Above photo: Alex Wong, Getty Images.
South Dakota Tribes Are Paying With Their Lives
The federal government’s refusal to adequately fund the Indian Health Service is slowly killing two South Dakota tribes.
The Argus Leader published a massive series on Wednesday outlining the failures of the federally-funded Indian Health Service in South Dakota and the toll it’s taken on two tribes, the Rosebud Sioux and Oglala Sioux, also known as the Oglala Lakota. The Leader’s blockbuster report provides everything from first-hand horror stories of Natives losing limbs and loved ones to damning statistics that show the breadth of the systematic failure to provide decent healthcare to the tribes—citing a state report, the newspaper found that the median life expectancy for Native Americans living in South Dakota is a staggering 21 years shorter than the state average. I highly encourage you to go read the series.
The tribal reservations, located next to each other in the southeast corner of the state, sit on largely undeveloped, remote land in some of the poorest counties in the state and the nation, making it a difficult to recruit doctors to IHS hospitals. It’s this isolation, combined with the United States government’s inability to provide healthcare services as set forth in the Fort Laramie Treaty of 1866, that’s led to a full-on crisis in the Badlands.

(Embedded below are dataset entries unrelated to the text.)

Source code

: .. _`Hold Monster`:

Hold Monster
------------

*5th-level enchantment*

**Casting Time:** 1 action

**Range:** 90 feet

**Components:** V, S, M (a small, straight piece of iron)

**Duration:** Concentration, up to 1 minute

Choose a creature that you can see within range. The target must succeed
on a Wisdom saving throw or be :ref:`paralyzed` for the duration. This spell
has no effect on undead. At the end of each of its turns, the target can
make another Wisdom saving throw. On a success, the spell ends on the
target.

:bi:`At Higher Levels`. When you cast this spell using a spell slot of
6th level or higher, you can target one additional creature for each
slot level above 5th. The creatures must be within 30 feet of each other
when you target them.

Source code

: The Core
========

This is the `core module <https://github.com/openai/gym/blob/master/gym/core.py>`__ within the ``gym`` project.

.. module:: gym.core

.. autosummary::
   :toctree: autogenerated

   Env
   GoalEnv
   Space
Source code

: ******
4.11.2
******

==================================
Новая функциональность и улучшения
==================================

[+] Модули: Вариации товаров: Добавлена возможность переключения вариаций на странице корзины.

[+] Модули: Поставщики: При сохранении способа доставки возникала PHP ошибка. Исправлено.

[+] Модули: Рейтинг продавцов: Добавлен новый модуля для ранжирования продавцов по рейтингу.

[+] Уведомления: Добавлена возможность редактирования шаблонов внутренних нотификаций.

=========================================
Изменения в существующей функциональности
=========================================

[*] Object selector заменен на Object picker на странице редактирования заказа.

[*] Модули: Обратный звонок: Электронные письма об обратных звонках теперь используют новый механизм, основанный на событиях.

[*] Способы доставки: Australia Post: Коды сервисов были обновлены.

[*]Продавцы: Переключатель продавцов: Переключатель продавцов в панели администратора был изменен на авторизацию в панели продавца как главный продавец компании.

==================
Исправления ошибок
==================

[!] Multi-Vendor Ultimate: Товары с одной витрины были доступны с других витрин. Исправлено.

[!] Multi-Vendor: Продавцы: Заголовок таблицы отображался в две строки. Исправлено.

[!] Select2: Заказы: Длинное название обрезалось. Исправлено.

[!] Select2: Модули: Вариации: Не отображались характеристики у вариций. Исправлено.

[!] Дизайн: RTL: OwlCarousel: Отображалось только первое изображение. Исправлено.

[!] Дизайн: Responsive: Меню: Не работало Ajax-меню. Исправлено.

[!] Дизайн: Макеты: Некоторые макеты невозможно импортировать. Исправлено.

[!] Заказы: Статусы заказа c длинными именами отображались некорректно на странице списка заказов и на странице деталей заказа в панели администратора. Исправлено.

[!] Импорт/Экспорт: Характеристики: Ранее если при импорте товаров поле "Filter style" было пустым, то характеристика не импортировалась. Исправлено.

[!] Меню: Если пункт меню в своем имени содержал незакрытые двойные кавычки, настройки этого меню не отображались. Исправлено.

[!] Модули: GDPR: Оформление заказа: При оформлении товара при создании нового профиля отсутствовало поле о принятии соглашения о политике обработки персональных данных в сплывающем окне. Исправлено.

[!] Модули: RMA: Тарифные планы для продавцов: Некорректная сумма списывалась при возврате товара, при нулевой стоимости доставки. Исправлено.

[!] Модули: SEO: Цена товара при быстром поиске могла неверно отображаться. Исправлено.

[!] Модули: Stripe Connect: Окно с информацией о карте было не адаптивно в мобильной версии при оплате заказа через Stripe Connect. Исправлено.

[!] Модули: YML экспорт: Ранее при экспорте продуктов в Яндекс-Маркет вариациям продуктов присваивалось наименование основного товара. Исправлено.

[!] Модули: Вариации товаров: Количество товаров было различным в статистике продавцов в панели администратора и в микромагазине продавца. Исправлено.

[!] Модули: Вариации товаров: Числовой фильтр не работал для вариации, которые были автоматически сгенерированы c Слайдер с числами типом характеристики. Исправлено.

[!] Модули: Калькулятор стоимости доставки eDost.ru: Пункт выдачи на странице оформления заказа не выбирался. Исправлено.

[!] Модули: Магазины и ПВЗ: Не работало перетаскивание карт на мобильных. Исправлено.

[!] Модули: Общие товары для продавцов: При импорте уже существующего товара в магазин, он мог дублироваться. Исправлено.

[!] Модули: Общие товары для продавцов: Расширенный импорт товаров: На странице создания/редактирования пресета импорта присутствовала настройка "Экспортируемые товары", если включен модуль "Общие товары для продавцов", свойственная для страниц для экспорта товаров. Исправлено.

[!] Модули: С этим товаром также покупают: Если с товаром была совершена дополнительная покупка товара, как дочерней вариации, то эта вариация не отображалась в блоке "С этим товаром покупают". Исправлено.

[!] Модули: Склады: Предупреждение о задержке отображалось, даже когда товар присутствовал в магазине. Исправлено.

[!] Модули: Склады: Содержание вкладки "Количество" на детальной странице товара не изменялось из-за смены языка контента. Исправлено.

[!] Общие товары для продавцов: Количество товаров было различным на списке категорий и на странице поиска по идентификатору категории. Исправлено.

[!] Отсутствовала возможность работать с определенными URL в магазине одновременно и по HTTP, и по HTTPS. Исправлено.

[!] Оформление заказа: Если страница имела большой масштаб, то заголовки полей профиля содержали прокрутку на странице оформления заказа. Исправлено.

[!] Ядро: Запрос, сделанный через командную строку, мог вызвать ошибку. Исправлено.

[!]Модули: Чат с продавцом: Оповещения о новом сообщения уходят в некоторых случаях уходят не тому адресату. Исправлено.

The gist of the situation is that when colonizers came through the region in the 1800s, the federal government promised to fund healthcare services for the tribes in exchange for land they would give up, either peacefully or by being violently uprooted from by the U.S. Army. Some 80 years after this trade, the government decided in 1955 to move the responsibility over to the newly-created Indian Health Service, housed in the Department of Health and Human Services, or HHS. Since then, Congress has done all it can to squeeze and bleed IHS’s budget to the point that it can’t function as it was meant to originally. To bypass the bureaucracy, some tribes have decided to avoid IHS entirely by signing contracts with the federal government, meaning that instead of IHS running the local tribal hospitals, the Native nations themselves handle operations.
But this has been the exception, not the norm, and Rosebud and Oglala hospitals are still under IHS control. As the Leader makes plain, this has not gone well, with dozens of Natives dying for no other reason than inadequate care:
Earlier this year, Rosebud IHS hospital was put on “immediate jeopardy” status. A federal inspection released in August detailed the shortcomings that put patients at risk. A 12-year-old girl tried to hang herself while left unsupervised, and the next day, a 35-year-old man died of a heart attack after hospital guards pepper-sprayed him and restrained him.
While Congress controls the funding of IHS, they have paid little attention to calls from South Dakota legislators to fix the mess caused by their underfunding of IHS; all of the recent bills introduced have died in committee, per the Leader. Given the potential government shutdown that might come as a result of the impending budget battle, it’s unclear whether the House version of the budget, which carves out $5.9 billion in IHS funding, or the Senate version, which carves out $5.77 billion, will win out.
What is clear is that even with the historical trend of underfunding Native healthcare, the state government of South Dakota has done little to extend a hand to the tribes or other low-income residents. Both the state’s outgoing governor and Gov.-elect Kristi Noem have declined to champion Medicaid expansion. Per the Leader, of the nearly 50,000 adults that would qualify if the state went for expansion, 30 percent are Native.
“I believe that’s a much more appropriate way to do it,” Noem told the Leader. “[We’ll] make sure that we’re providing services to those who need it in Medicaid but making sure that IHS is actually paying the bill for Native American folks instead of having Medicaid constantly pick up that bill.”
For the Rosebud and the Oglala, an expansion might not even have the chance to make a difference thanks to IHS—within the past 12 months, the Rosebud IHS hospital and the Pine Ridge IHS hospital have both racked up enough violations to be stripped of their ability to bill Medicaid.
The best path forward isn’t clear, at least not now. The Leader reports that IHS has brought in a new leadership team for the hospitals, and state representatives have vowed to continue fighting for change-via-legislation in Washington. Until then, the Rosebud and the Oglala will have to hope that someone with more power than a state newspaper will finally listen.